I won a package at an auction that includes 4 Premium tours to Graceland and 4 tickets to the Memphis Zoo, so we told the girls that is where we will spend Spring Break...4 days maybe. It's the week of March 16th and we were wonder if the weather in Memphis was pretty mild that time of year? Anything else we should see while we are there?

Also, haven't heard a lot of good things (via campground reviews) about the RV parks close to Graceland and also we were thinking of trying the State Park that is about 11 mile outside of downtown Memphis. Anyone out there who has been to these campgrounds or the State park who could help us with our decision? Pro's and con's of both?

Thanks so much for helping us!

Tina


----------



## Oregon_Camper (Sep 13, 2004)

Sorry, I'm not help with the campgrounds there...but just wanted to say what a great thing to win.


----------



## outbacker23 (Jan 6, 2008)

Oregon_Camper said:


> Sorry, I'm not help with the campgrounds there...but just wanted to say what a great thing to win.


Hello,
I live near Memphis, and March is pretty good weather. You will be comfortable in your RV. I am new at RV'ing having just purchased my 18RS a week ago. I do know there are campgrounds in Southaven, Mississippi, Byhalia, Mississippi, Holley Springs, Mississippi, and these little towns are right out of Memphis. I haven't camped in any of these places yet, but probably will pick one of them to do my first hookup camping. There is also a KOA across the bridge from Memphis in Marion, Arkansas, but i haven't camped there either. You will enjoy Graceland, and the weather should be fine for camping. Have fun!!


----------



## freefaller25 (Mar 19, 2006)

Some things you might want to try:

Peabody Hotel to see the famous Peabody Ducks:
http://www.peabodyhotel.com/peabody_hotels/peabody_duck.cfm
Make sure you ride the elevator to the roof for a great view and to see the "duck mansion" on the roof. 
You can park in the Peabody Parking Garage for all the downtown things. There is a hotel guest entrance but around the block there is a non-hotel guest entrance.

Eat BBQ at The Rendezvous; walking distance from Peabody
http://www.hogsfly.com/

Check out Beal Street; walking distance from Peabody:
http://www.bealestreet.com/bealesttalk.html

Pink Palace Museum
http://www.memphismuseums.org/

Shopping in German Town:
I40 Exit 17 I think

Eat at the Spaghetti Warehouse; sit in the old Memphis trolley car:
http://www.meatballs.com/location_results....SWH&start=1

There is also a river walk.

There are some areas that would not be considered completely safe so do look out for your surroundings.

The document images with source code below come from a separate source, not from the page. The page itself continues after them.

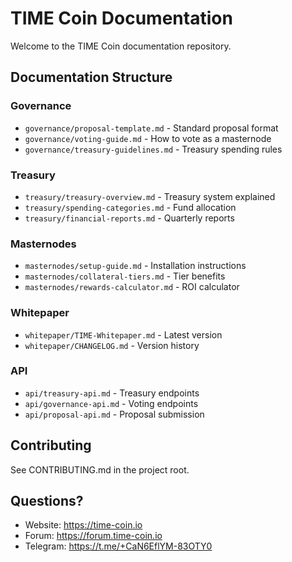# TIME Coin Documentation

Welcome to the TIME Coin documentation repository.

## Documentation Structure

### Governance
- `governance/proposal-template.md` - Standard proposal format
- `governance/voting-guide.md` - How to vote as a masternode
- `governance/treasury-guidelines.md` - Treasury spending rules

### Treasury
- `treasury/treasury-overview.md` - Treasury system explained
- `treasury/spending-categories.md` - Fund allocation
- `treasury/financial-reports.md` - Quarterly reports

### Masternodes
- `masternodes/setup-guide.md` - Installation instructions
- `masternodes/collateral-tiers.md` - Tier benefits
- `masternodes/rewards-calculator.md` - ROI calculator

### Whitepaper
- `whitepaper/TIME-Whitepaper.md` - Latest version
- `whitepaper/CHANGELOG.md` - Version history

### API
- `api/treasury-api.md` - Treasury endpoints
- `api/governance-api.md` - Voting endpoints
- `api/proposal-api.md` - Proposal submission

## Contributing

See CONTRIBUTING.md in the project root.

## Questions?

- Website: https://time-coin.io
- Forum: https://forum.time-coin.io
- Telegram: https://t.me/+CaN6EflYM-83OTY0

I don't know about campgrounds but I would not stay at the Graceland Campground just because of the location.

Tony


----------



## Chacfamily (May 15, 2006)

freefaller25 said:


> Some things you might want to try:
> 
> Peabody Hotel to see the famous Peabody Ducks:
> http://www.peabodyhotel.com/peabody_hotels/peabody_duck.cfm
> ...


Thanks for the help! I definately would like to check out the Peabody.


----------



## hpapa4 (Apr 11, 2007)

Hello from Memphis. This will be a great time for camping in the area. My favorite state campground is a short drive from Memphis. Wall Doxey State Park is located just 7 miles south of Holly Springs on Highway 7. This is about 30 minutes from the city. If you like to camp in the city there is the Graceland RV park which is a Good Sam park. I prefer out of the city. Go online and check out T.O. Fuller State Park which is a short drive from Graceland and Meeman Shelby State Park is not far from downtown. These are both Tennessee State Parks and information is availible online. I hope you enjoy the trip. Maybe I will see you at the campground when you come.


----------